Vous avez rappelé le rôle important que jouent les élus des Français de l’étranger dans les moments de crise, où ils sont l’interface avec nos compatriotes qui doivent être évacués ou rapatriés. Ces élus portent la voix de la France. Ils le font chacun à leur façon, mais de manière complémentaire. C’est évidemment très précieux.

Je veux vous féliciter, monsieur le sénateur, de votre engagement personnel au Liban, notamment auprès des victimes de la catastrophe du port de Beyrouth.

Pour répondre à votre question, la conférence sur la solution à deux États se tiendra, je l’espère, dans les prochaines semaines. Si nous avons dû la reporter pour des raisons logistiques et sécuritaires, la dynamique qui s’est enclenchée est, comme l’a dit le Président de la République, inarrêtable.

Monsieur Claude Malhuret, vous avez dit une chose très juste : la guerre au Proche-Orient dure depuis quatre-vingts ans et elle continuera de durer tant que le conflit entre les peuples israélien et palestinien ne se sera pas résolu. À l’heure où certains courants de pensée considèrent que ce conflit serait l’une des conséquences d’une autre menace, incarnée par le régime iranien, il est important de rappeler qu’il avait commencé avant la révolution islamique.

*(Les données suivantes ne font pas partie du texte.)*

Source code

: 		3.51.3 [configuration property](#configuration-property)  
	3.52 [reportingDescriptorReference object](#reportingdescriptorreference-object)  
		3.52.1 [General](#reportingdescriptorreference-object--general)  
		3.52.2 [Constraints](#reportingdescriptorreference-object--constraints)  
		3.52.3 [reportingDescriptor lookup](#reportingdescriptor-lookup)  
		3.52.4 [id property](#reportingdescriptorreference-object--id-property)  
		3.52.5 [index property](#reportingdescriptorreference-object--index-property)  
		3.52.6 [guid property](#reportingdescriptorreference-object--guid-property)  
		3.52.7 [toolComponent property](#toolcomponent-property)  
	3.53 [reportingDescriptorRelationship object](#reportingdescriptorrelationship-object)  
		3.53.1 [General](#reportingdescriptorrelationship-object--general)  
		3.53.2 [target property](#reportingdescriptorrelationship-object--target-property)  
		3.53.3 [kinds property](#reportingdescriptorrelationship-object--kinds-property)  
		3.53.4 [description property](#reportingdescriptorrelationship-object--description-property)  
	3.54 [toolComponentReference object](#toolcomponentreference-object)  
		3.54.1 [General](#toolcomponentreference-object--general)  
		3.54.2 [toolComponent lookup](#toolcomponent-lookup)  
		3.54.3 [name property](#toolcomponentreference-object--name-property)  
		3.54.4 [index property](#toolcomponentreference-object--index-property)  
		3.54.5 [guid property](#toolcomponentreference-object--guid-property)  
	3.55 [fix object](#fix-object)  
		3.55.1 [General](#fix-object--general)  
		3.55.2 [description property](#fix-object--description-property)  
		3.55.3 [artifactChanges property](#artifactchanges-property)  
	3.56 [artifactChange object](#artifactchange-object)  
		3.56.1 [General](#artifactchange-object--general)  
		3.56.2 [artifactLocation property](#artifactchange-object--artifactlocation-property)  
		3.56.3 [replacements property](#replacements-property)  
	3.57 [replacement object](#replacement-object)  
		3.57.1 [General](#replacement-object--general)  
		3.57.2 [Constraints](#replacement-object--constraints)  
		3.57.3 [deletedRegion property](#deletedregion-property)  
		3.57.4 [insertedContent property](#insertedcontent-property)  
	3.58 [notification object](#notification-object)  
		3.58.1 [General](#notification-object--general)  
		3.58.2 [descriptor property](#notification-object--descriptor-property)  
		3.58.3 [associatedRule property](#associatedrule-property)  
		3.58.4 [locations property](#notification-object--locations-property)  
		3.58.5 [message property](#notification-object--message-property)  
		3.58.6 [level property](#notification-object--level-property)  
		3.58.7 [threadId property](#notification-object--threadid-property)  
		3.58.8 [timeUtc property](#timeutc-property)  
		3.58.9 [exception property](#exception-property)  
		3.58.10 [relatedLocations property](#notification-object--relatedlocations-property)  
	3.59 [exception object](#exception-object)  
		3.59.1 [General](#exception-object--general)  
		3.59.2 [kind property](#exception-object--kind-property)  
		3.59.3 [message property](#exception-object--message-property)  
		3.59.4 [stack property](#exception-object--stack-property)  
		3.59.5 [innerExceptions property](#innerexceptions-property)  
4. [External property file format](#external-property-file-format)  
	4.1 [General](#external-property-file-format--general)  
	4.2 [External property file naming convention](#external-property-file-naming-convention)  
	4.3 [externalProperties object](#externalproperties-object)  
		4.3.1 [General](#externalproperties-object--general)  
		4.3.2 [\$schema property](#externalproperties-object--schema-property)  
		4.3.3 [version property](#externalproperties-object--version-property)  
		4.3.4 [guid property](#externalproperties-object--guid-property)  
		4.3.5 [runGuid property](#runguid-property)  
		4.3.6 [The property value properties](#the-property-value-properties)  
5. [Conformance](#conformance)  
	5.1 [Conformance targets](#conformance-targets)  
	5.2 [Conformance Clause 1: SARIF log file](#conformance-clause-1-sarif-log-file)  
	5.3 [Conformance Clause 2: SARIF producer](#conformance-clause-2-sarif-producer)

Si nous devons encadrer le programme nucléaire de l’Iran, ses activités balistiques et ses actions de déstabilisation, il est indispensable de trouver une solution politique durable au conflit israélo-palestinien.

Par ailleurs, vous estimez que les dictateurs veulent prendre leur revanche sur les défaites du XXe siècle et qu’ils ont déclenché contre les démocraties une guerre qui a changé de nature, à laquelle nous devons nous préparer. Je laisserai Sébastien Lecornu y revenir plus longuement, mais la revue nationale stratégique (RNS) qui sera prochainement annoncée définira la manière dont nous devons nous prémunir contre ces nouvelles menaces.

Au-delà de notre arsenal traditionnel, le Quai d’Orsay mobilise les marges de manœuvre dont nous disposons encore pour riposter contre les attaques visant à abîmer l’image de la France et la voix qu’elle entend porter dans le monde.